### TASK 1
In the passage on CGM metrics and outcomes beyond A1c, what glucose level defines level two hypoglycemia?
### TASK 2
Continue the passage on CGM metrics and outcomes beyond A1c from its final sentence.

### SELECTED EXTRACT
_____

  • There are near-agreed upon core CGM metrics: (i) Level two hyperglycemia is >250 mg/dl; (ii) Level one hyperglycemia is >180 mg/dl; (iii) Time in target range is 70-180 mg/dl; (iv) level one (alert) hypoglycemia is <70 mg/dl; (v) level two hypoglycemia is <54 mg/dl; (vi) glycemic variability should be measured in the coefficient of variation and possibly standard deviation; (vii) Mean glucose and eA1c should be presented; (viii) AGP is the CGM visualization medium of choice; (ix) An episode of hypoglycemia or hyperglycemia is comprised of 15 minutes; (x) Sleep/wake time blocks are from 12pm-6pm and 6pm-12pm; (xi) data should be collected for a minimum of two weeks with 70-80% CGM wear to ensure sufficiency. Not all working groups settled on exactly these numbers or even addressed every question, but those who did tackle a problem settled on numbers and metrics that look very similar.
  • The next step, of course, is to bring regulators and payers on board with the recommendations of 100 experts; the diaTribe Foundation, along with partners in the diabetes community, took a big step by organizing an FDA Workshop on Outcomes Beyond A1c last August and will hold another Consensus Conference entitled “Glycemic Outcomes Beyond A1c: Standardization & Implementation” in Bethesda, MD in the presence of CDER Director Dr. Janet Woodcock on July 21. This means so much to the whole diabetes community – standardization of data visualization and agreement on which outcomes matter, how to measure them, and what threshold should be used (in =
  • Dr. Aaron Kowalski pointed out that the device side of FDA (CDRH) has largely adopted Outcomes Beyond A1c, but the drug side (CDER) hasn’t to the same degree. This is not a surprise to anyone who follows diabetes regulatory science; Drs. Courtney Lias and Stayce Beck have done an incredible job engaging patients and compromising to enable them to get beneficial technology quickly and with endpoints of relevance like time-in-range and hypoglycemia. This comes partly from the presence of a very active and vocal type 1 patient community in technology, which hasn’t been the case on the drug side. We are strong proponents for outcomes beyond A1c to be considered on the drug side as well, and we have every confidence this division will understand the value. We see no reason why CGM shouldn’t be included in every trial possible!
_____
[Saved data entries]
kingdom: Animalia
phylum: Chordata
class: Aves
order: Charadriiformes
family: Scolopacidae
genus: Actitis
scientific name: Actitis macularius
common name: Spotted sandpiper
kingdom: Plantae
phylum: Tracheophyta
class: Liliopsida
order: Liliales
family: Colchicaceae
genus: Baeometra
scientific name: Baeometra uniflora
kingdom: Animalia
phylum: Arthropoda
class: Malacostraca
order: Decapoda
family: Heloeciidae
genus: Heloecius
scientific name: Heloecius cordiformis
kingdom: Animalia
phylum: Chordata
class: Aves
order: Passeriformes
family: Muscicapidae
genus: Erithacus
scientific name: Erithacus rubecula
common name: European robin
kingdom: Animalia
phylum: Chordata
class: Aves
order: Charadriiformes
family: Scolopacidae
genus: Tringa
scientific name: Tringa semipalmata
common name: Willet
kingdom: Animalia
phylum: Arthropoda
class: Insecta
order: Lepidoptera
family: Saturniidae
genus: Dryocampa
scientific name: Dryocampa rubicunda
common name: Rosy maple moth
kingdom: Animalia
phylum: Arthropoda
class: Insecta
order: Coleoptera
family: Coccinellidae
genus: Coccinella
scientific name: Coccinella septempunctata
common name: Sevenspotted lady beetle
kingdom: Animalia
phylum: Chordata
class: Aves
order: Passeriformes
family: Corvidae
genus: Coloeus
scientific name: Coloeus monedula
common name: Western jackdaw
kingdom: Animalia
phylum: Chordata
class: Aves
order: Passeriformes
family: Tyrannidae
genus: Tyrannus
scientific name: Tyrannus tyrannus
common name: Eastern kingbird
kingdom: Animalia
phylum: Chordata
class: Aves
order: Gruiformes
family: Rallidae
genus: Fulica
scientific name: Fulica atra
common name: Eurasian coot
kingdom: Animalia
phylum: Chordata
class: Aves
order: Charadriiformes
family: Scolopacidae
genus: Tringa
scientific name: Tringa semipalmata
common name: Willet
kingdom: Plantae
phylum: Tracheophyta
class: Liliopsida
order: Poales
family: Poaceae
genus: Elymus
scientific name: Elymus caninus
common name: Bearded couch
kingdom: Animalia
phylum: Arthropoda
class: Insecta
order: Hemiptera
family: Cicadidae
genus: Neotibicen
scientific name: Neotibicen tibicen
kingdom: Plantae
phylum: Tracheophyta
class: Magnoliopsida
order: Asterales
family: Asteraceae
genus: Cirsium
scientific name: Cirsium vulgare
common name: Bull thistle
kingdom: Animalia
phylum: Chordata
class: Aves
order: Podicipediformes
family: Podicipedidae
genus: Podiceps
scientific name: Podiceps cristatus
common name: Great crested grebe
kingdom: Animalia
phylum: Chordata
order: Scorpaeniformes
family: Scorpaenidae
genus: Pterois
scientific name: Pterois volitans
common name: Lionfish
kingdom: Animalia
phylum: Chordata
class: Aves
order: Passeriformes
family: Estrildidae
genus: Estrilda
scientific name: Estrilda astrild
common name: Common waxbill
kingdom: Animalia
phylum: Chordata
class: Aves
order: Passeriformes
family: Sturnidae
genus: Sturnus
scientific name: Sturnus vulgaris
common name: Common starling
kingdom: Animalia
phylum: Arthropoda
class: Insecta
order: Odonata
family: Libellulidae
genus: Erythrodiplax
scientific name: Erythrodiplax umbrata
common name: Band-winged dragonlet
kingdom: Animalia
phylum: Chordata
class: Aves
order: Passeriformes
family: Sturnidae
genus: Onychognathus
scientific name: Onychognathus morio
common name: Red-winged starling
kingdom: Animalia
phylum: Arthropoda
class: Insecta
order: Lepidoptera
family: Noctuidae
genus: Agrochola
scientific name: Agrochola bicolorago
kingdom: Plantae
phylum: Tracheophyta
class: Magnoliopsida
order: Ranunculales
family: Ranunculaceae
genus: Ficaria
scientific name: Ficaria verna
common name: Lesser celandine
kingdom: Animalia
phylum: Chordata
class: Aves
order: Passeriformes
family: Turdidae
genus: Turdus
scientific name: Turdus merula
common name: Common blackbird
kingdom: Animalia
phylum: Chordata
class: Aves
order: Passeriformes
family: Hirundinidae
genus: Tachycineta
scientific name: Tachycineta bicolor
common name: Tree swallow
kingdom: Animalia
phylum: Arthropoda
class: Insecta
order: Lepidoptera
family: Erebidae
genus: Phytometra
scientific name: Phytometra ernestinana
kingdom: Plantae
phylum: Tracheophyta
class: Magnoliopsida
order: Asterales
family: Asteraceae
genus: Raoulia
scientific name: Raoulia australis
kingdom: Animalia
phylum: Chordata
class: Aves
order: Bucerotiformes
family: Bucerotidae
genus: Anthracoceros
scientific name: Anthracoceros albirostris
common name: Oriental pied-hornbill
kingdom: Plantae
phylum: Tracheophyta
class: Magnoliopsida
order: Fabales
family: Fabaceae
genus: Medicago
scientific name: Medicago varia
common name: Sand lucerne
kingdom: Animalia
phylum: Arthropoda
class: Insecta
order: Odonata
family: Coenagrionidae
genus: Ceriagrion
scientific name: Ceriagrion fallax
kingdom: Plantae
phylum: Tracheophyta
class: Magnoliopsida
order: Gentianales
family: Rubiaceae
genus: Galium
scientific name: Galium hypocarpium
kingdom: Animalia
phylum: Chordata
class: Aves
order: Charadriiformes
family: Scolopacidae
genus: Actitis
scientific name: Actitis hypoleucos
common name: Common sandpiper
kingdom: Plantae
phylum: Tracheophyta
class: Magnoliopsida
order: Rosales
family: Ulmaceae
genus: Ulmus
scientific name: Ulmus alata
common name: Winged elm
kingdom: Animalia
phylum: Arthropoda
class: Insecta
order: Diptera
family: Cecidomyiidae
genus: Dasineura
_____
### TASK ANSWER 1
Level two hypoglycemia is defined as glucose below 54 mg/dl.

### TASK ANSWER 2
  • Dr. Peters’ EASD/ADA Technology Working Group discussed five main themes in a manuscript, which is pending approval: (i) More systematic and structured pre-marketing evaluation of the performance of CGM systems; (ii) Greater investment in trials to provide evidence of CGM value and reliability for all patient groups; (iii) Standardization of CGM-measured glucose data reporting from clinical trials (see above); (iv) Improved consistency and accessibility of safety reports to regulatory authorities after market approval; and (v) Improved consistency and accessibility of safety reports to regulatory authorities after market approval. We’ll be keeping an eye out for this paper for sure!
  • Questions and Answers

    Q: Everyone agrees that 70-180 mg/dl is the target range – should I tell my patients that as well?

    A: Dr. Grunberger: The key is that every patient is an individual. For an individual, these are your targets, but it’s different for someone who’s pregnant or, say, nine years old. That range is quote-on-quote “normal” that you’ll see in healthy individuals. Advice for individual patients can differ.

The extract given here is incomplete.